### Excerpt provided

==============================

Thursday, 2 August 2012

Copper Fox extends mineralization, buys more claims at Schaft Creek

Copper Fox (CVE:CUU) has extended mineralization at the Discovery Zone, and acquired more land at Schaft Creek, in British Columbia.

The Calgary, Alberta-based company said two diamond drill holes tested the 1,800 metre long by 900 metre wide chargeability anomaly known as the Discovery Zone.

Diamond drill hole 2012CF426 intersected variable concentrations of visible chalcopyrite, a copper iron sulphide mineral, over 90 per cent of the core length at the Discovery Zone. 

Drill hole 2012CF427, located 400 metres northwest of hole 2012CF426, tested the strike extension of the chargeability anomaly at Discovery Zone.

This hole hit variable concentrations of chalcopyrite and sporadic molybenite mineralization from an interval of 250 metres to 769 metres.

==============================

### Recorded information
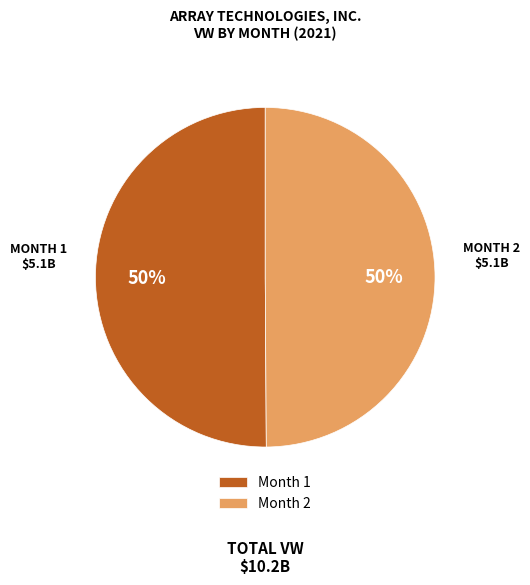

Is the sum of Month 1 and Month 2 greater than half?

Yes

==============================

Answer these questions from the Copper Fox news item:
(a) In which city and province is Copper Fox based?
(b) What kind of mineral is chalcopyrite described as?
(c) How far from drill hole 2012CF426 is drill hole 2012CF427, and in which direction?

(a) Calgary, Alberta
(b) A copper iron sulphide mineral
(c) 400 metres northwest